The foundation itself owns no works, and while its exhibitions may occasionally draw from Prabhakar’s collection of contemporary South Asian works, she emphasises that her personal considerations have little to do with the team’s daily efforts.

“We don’t buy or sell, I don’t want to go there,” she says. Even when it comes to her own personal collection, Prabhakar says it remains distinct from the mission and focus of the foundation.

One of the things the entrepreneur, however, is proud of contributing, is helping to establish a space that is modular.

“The lighting is world class,” she says. “We spent a fortune on lighting, and I don’t regret it for one minute.”

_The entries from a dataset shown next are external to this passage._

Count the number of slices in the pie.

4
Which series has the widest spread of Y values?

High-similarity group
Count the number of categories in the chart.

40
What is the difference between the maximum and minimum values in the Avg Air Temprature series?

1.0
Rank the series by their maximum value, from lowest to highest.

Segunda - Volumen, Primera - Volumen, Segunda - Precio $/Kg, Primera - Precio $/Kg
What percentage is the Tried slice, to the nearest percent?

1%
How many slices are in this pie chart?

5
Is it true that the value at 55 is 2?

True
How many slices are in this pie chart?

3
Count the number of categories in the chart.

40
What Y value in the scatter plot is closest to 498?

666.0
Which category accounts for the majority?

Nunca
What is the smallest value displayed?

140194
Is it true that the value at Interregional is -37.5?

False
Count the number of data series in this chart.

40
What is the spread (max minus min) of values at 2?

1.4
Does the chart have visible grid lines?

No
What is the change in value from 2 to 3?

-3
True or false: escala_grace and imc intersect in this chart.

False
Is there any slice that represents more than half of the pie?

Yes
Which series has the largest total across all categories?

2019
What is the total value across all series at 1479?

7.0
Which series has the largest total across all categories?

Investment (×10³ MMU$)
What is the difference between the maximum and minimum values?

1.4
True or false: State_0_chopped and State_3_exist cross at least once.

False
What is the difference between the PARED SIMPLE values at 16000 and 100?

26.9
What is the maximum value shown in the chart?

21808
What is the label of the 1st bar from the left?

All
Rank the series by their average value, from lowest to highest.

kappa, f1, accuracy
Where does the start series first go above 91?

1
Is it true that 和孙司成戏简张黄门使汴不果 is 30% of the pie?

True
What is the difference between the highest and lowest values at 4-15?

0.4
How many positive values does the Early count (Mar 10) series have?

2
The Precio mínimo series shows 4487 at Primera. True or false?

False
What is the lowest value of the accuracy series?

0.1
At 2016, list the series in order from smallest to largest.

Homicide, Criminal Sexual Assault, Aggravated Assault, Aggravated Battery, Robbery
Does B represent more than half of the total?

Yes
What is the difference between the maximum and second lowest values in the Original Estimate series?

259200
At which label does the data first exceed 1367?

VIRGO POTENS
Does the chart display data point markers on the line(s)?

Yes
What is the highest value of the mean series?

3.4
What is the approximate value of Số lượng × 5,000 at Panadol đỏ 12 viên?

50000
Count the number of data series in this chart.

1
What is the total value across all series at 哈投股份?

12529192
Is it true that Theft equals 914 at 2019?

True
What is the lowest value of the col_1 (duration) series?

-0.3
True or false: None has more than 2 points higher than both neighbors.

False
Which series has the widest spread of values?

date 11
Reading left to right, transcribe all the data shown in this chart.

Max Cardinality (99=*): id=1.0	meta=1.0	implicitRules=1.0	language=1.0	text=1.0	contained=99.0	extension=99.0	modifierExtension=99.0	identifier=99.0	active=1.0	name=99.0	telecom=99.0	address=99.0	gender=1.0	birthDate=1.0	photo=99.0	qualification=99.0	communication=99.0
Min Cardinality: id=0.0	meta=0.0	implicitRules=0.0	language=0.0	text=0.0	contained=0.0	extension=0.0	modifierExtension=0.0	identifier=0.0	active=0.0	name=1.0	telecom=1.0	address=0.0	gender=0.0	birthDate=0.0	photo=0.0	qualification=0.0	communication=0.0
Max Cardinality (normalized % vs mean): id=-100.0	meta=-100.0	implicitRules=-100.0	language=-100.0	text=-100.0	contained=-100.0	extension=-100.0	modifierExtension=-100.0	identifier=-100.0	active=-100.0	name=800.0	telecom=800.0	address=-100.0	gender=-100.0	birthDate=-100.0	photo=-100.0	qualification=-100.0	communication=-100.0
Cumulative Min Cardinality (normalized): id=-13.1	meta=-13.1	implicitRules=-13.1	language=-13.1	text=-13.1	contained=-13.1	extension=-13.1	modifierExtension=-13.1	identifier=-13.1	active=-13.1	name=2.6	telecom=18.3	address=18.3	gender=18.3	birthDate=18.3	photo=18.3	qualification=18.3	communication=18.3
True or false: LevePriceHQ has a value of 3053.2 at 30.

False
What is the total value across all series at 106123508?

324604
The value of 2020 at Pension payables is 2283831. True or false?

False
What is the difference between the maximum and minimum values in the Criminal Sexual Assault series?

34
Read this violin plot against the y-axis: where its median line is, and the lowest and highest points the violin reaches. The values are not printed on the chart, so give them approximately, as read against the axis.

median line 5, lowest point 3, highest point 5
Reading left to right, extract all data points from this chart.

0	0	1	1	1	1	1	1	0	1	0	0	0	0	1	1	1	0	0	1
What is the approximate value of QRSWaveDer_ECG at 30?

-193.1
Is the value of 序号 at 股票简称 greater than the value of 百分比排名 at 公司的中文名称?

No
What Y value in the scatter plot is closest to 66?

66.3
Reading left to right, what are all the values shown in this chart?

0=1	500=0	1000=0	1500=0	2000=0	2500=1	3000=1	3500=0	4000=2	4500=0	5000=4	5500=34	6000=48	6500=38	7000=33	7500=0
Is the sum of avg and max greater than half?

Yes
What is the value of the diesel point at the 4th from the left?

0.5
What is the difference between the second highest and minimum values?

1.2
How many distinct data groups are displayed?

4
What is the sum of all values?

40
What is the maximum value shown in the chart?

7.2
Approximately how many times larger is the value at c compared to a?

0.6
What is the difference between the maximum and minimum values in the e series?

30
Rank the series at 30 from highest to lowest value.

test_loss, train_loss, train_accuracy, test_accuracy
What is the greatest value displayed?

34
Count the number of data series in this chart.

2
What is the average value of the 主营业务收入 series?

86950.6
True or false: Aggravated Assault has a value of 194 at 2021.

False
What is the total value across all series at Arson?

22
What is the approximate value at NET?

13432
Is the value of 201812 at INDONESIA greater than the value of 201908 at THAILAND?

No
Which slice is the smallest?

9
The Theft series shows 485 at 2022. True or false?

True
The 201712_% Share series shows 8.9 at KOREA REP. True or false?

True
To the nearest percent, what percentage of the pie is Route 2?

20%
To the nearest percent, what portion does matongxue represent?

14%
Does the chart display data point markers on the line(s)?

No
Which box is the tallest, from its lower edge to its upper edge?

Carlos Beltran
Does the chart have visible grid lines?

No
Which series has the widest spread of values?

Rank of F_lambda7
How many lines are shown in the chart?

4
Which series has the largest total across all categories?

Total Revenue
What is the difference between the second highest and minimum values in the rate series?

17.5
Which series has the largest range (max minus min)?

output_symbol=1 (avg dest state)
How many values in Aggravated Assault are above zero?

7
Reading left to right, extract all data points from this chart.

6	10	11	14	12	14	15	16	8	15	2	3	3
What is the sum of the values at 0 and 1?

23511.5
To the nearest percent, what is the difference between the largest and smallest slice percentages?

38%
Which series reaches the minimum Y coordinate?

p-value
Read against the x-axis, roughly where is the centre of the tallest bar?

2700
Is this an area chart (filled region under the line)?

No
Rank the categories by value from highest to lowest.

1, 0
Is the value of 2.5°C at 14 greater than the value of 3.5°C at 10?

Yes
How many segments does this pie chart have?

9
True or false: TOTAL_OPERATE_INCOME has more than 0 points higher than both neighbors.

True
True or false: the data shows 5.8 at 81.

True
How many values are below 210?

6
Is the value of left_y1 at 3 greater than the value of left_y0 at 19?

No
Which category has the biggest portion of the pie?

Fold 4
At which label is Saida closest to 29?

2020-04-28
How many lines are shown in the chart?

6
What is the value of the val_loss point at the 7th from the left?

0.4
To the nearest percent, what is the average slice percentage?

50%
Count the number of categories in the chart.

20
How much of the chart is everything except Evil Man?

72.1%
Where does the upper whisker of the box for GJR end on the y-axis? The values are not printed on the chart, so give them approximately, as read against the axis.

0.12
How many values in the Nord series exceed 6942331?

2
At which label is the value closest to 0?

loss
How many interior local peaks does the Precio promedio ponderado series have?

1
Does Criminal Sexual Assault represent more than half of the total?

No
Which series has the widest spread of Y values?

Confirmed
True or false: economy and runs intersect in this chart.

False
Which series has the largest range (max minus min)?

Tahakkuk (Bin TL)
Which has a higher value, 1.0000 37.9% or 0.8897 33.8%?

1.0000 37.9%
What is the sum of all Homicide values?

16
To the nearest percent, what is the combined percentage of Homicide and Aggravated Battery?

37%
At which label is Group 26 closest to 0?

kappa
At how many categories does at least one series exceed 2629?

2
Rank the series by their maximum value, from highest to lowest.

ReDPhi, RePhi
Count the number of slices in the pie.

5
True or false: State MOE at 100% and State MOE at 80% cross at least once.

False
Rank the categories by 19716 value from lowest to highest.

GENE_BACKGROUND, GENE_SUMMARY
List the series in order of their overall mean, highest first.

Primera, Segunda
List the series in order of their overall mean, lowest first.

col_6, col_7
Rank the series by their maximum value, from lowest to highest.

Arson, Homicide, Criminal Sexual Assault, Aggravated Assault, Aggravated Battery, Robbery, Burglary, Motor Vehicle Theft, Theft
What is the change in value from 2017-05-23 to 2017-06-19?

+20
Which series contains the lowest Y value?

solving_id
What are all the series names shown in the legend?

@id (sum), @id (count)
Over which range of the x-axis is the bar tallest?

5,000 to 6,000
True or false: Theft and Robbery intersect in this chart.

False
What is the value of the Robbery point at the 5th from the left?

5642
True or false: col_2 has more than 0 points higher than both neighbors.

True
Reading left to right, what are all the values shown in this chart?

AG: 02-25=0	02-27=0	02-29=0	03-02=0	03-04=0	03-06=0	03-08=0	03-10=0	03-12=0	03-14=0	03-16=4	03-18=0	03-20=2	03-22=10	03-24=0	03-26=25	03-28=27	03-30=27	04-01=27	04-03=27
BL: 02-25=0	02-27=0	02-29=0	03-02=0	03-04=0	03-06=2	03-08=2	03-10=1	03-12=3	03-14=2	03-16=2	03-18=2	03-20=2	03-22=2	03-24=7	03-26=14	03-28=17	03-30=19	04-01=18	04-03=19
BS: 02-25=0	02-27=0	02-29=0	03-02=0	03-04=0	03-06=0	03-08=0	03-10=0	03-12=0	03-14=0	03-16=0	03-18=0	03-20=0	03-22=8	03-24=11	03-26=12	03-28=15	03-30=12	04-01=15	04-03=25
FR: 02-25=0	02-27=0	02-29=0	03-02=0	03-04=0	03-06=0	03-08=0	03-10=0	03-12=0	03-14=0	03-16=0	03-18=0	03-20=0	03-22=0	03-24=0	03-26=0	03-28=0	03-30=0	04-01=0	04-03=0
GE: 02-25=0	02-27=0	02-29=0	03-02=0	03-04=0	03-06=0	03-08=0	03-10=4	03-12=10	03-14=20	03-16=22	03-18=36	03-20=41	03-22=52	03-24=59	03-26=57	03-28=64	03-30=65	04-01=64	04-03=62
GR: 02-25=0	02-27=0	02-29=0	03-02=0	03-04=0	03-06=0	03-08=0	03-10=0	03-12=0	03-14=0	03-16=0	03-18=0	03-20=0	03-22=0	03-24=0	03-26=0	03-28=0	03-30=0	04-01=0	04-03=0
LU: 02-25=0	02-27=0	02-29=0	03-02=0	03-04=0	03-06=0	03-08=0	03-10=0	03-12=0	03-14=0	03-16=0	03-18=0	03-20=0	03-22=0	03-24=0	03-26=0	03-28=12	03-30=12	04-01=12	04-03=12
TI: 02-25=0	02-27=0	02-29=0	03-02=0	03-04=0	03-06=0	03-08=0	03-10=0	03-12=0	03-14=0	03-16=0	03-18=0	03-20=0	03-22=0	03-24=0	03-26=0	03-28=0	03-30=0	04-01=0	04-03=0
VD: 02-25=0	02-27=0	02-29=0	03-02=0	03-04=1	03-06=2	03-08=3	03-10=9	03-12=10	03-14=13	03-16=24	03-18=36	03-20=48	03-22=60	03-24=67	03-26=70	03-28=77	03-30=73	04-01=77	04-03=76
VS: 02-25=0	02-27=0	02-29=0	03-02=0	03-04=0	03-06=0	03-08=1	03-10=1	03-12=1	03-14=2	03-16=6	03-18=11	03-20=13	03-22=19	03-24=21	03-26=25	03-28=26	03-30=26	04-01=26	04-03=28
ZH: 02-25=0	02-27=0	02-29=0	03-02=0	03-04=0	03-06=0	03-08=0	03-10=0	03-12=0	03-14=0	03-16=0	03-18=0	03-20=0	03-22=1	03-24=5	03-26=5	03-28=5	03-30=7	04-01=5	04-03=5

The space’s flexibility, lighting and ability to adapt to the nature of each show is evident to anyone who has visited the space for more than one exhibition. The foundation puts on an average of two shows every year, and dramatically adapts to reflect upon the themes and content of each exhibition.

The foundation is currently showing Sheher, Prakriti, Devi – a group exhibition that brings together works by Chamba Rumal, Chiara Camoni, Gauri Gill, Ladhki Devi, Mariam Suhail, Meera Mukherjee, Mrinalini Mukherjee, Rashmi Kaleka, Shefalee Jain, Sukanya Ghosh, Vinnie Gill and Yoshiko Crow.